The symptoms tend to cluster in one of three groups. A first group includes anxiety, panic episodes, automatic movements, shivering and convulsing. The second group involves auditory and visual hallucinations. The third cluster includes delusions and psychoses. Sufferers may complain of emotional exhaustion (previously known as neurasthenia). Somatic symptoms include regional or generalised pain and other abnormal sensations.

Although an ancient practice, qigong had a popular revival in China in the 1980s and 1990s. The Government of China expressed reservations about this qigong mass practice, commercialization and the rise of both qigong grand-masters and fraudsters.
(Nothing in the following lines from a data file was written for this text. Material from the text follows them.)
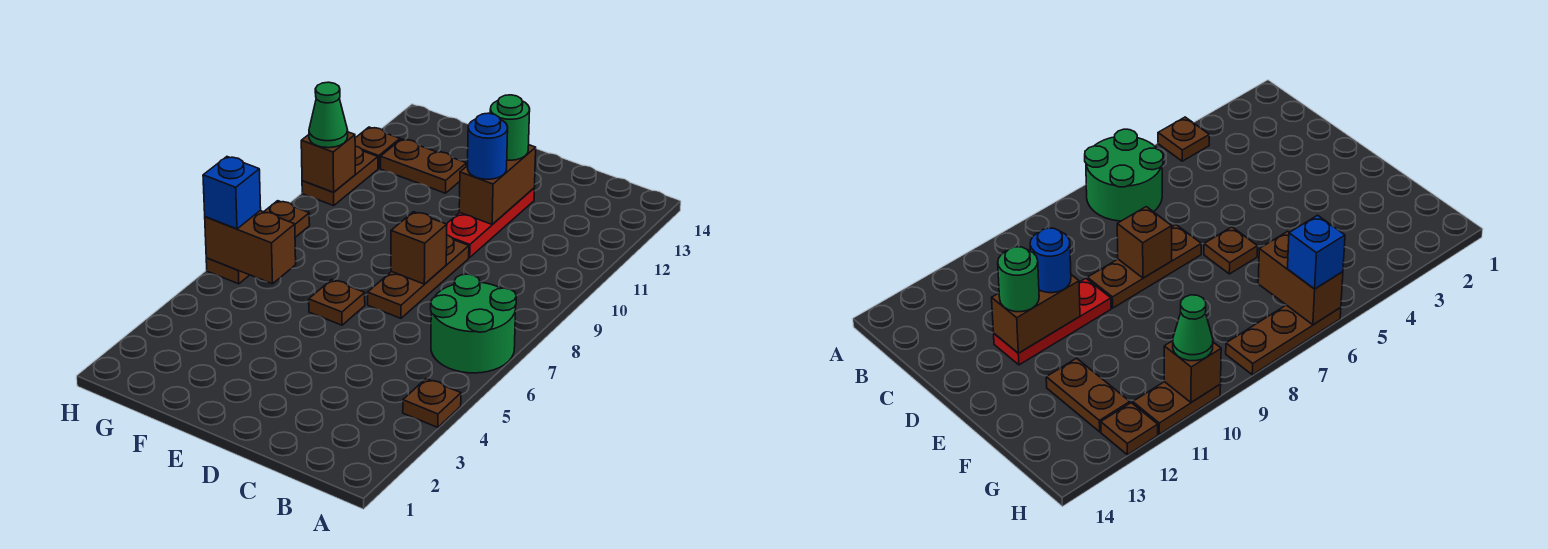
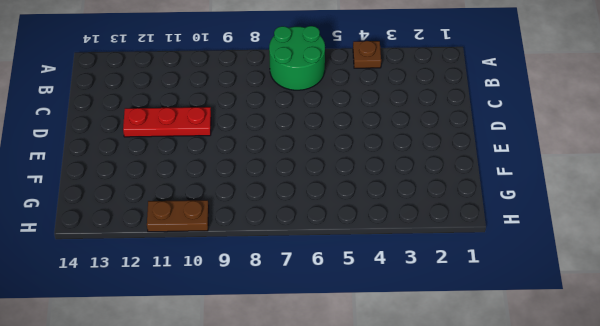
none -> brown 1x3 plate [368,235,469,318]
none -> brown 1x1 plate [309,280,365,325]
none -> brown 1x2 plate [381,139,467,193]

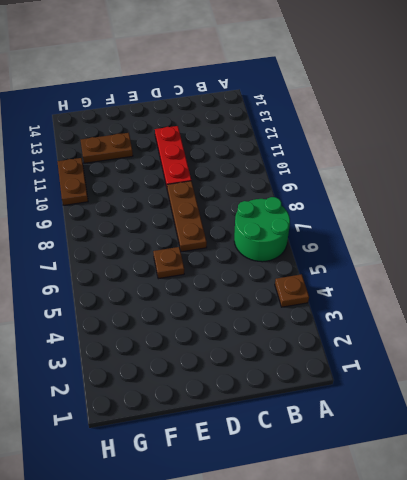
none -> brown 1x3 plate [206,201,310,284]
none -> brown 1x1 plate [355,127,400,168]
none -> brown 1x1 brick [391,212,447,284]

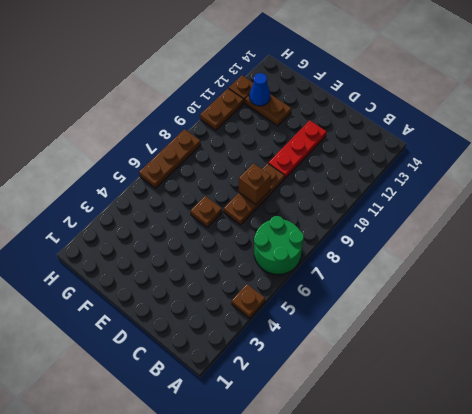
blue 1x1 cone [249,73,270,106] -> none
none -> brown 1x2 brick [459,145,536,224]
none -> brown 1x2 brick [205,211,296,284]
none -> brown 1x1 brick [301,132,355,192]

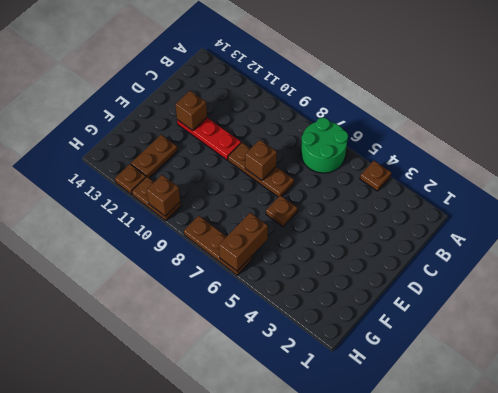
brown 1x1 brick [175,91,207,131] -> brown 1x2 brick [459,145,536,224]
none -> blue 1x1 round brick [468,113,508,179]
none -> green 1x1 round brick [490,95,530,160]
none -> blue 1x1 brick [203,157,261,229]

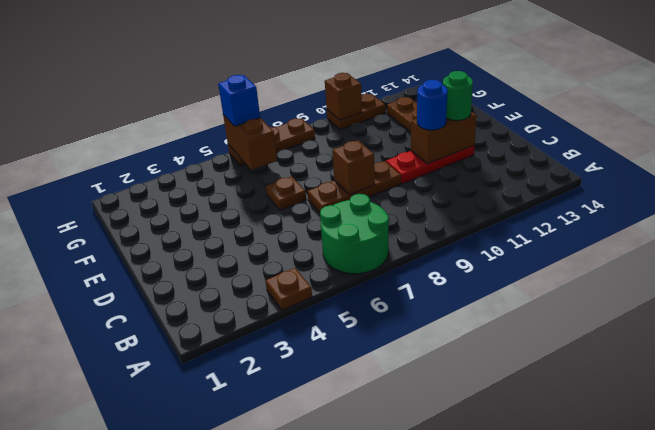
none -> brown 1x1 plate [355,127,400,168]
none -> green 1x1 cone [309,82,348,148]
In response, Hence, zouhuorumo was referred to as qigong deviation.

== Theoretical models ==

=== Traditional practitioners ===
Practitioners of traditional Chinese medicine consider zouhuorumo a mental disorder induced by an imbalance of shen ( 神, "mind; spirit") and jing ( 精, "essence"), which are elements of the qi. In this case, the imbalance in the qi is caused by an intense focus on the individual's study and practice of qigong. This is a departure from the primary purpose of qigong which is to assist the individual to improve their physical, mental and spiritual well-being. The desire to quickly attain mastery of qigong in order to access special powers, gain wealth and fame or to escape from everyday life, leads the individual to become deeply immersed in the practice. Treatment includes herbal remedies and acupuncture.

=== Chinese psychiatry ===
The Chinese Society of Psychiatry in its publication, Chinese Classification of Mental Disorders (CCMD-2) describes the patient being well prior to practicing qigong and the symptoms beginning during or after qigong. Other psychiatric illnesses such as schizophrenia, mood disorder (anxiety or depression for example) or neurosis must be excluded.

===Western psychiatry===
In the Diagnostic and Statistical Manual of Mental Disorders of 2022, (DSM-V-rt), Zouhuorumo does not appear as a distinct diagnostic entity. Rather, it is categorised as a culture-bound syndrome. That is, a condition where reference to an individual's cultural heritage may aid the diagnostic process. Conversion disorder and histrionic personality disorder are also diagnoses considered in this context.

Zouhuorumo is described as a condition that may begin acutely after practicing qigong. Symptoms may include a feeling of detachment from reality, paranoia, psychosis and various physical symptoms. It occurs more frequently in people who are vulnerable to such reactions and those who are overly focussed in their practice of qigong.

Where the presentation of zouhuorumo is severe, the psychiatric community raises the possibility that the stress of intense practice of qingong unveils a latent psychosis. This is in contrast to a reactive psychosis. If possible predisposing psychiatric conditions such as schizophrenia, bipolar disorder and post-traumatic stress disorder are present, self-guided qigong practice is contraindicated.

=== Qigong community ===
Within the qigong community, zouhuorumo is attributed to improper practice. This may result from the inexperience of an instructor; incorrect instruction; impatience; becoming fearful, irritated, confused, or suspicious during qigong practice and/or overly intense focus. This improper practice represents incorrect channeling of qi.

The community suggests those who have signs of excess heat in the body such as sharp headaches and flushing, and who are easily excited, are anxious or have florid imaginations, should undertake qigong with frequent slow grounding movements. Conversely, those with excess cold symptoms such as dull headaches and cold extremities or who are prone to melancholy and dull thinking should, as a foundation of practice, use standing, faster movements and techniques that lift the qi.

The community advises that zouhuorumo can be self-managed with relaxation, walking, self-vibrating, self-patting, and self-massage. Clinical treatments can involve psychological counseling, expert guidance of practice, acupuncture, herbal treatments, massage, and external qi (a practitioner directs or emits their qi to help another person).